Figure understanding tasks
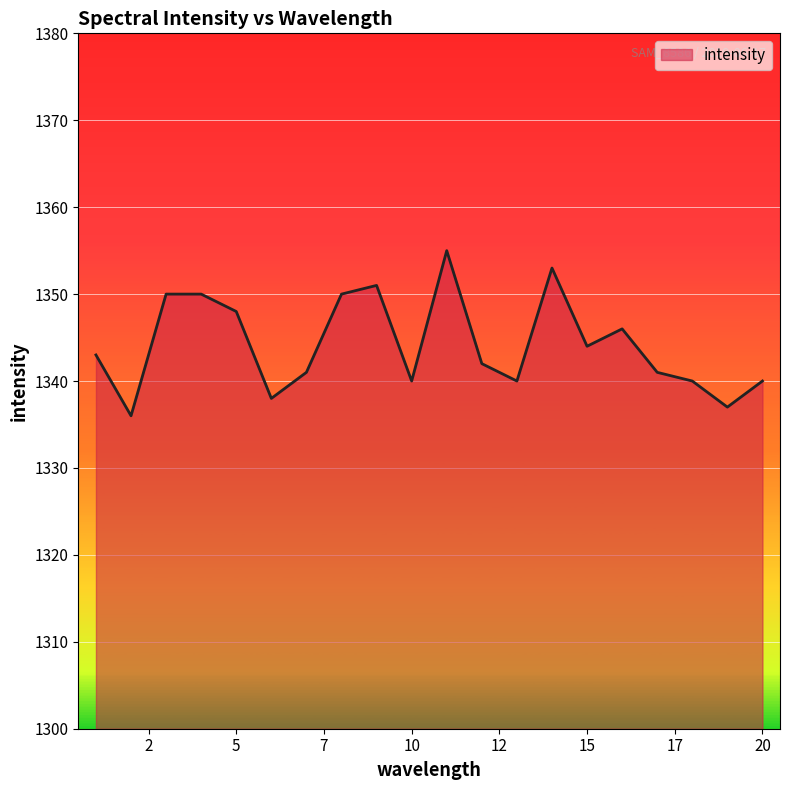

How many lines are shown in the chart?

1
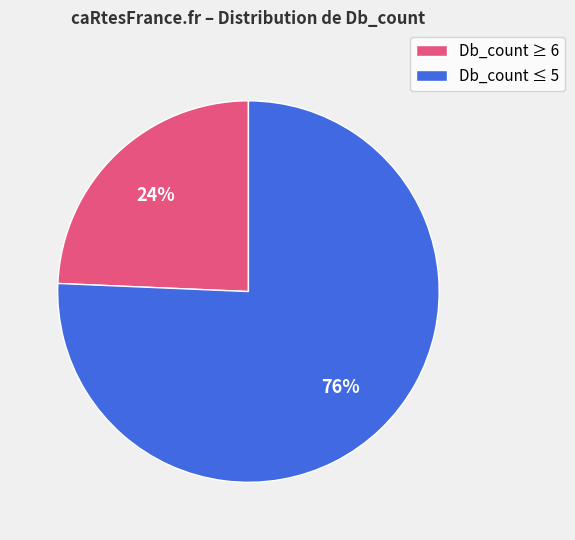

Does any single category account for the majority?

Yes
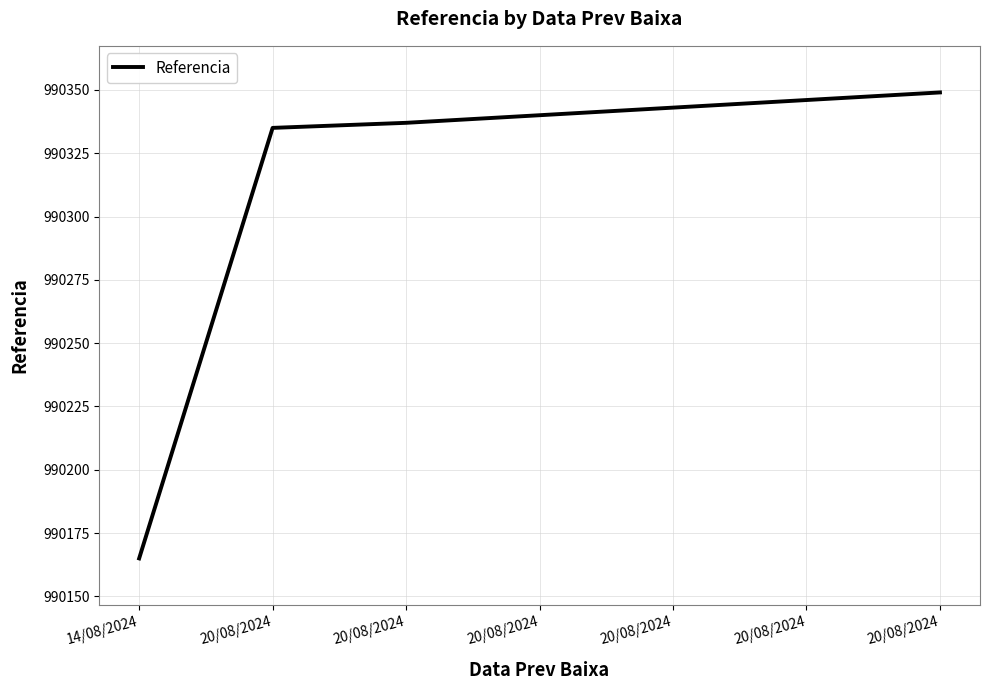

What is the difference between the values at 20/08/2024 and 20/08/2024?

9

_EXERCISE DIRECTIONS_
Copy every line of the material above word for word, leaving out the pictures.

_ANSWER_
How many lines are shown in the chart?

1

Does any single category account for the majority?

Yes

What is the difference between the values at 20/08/2024 and 20/08/2024?

9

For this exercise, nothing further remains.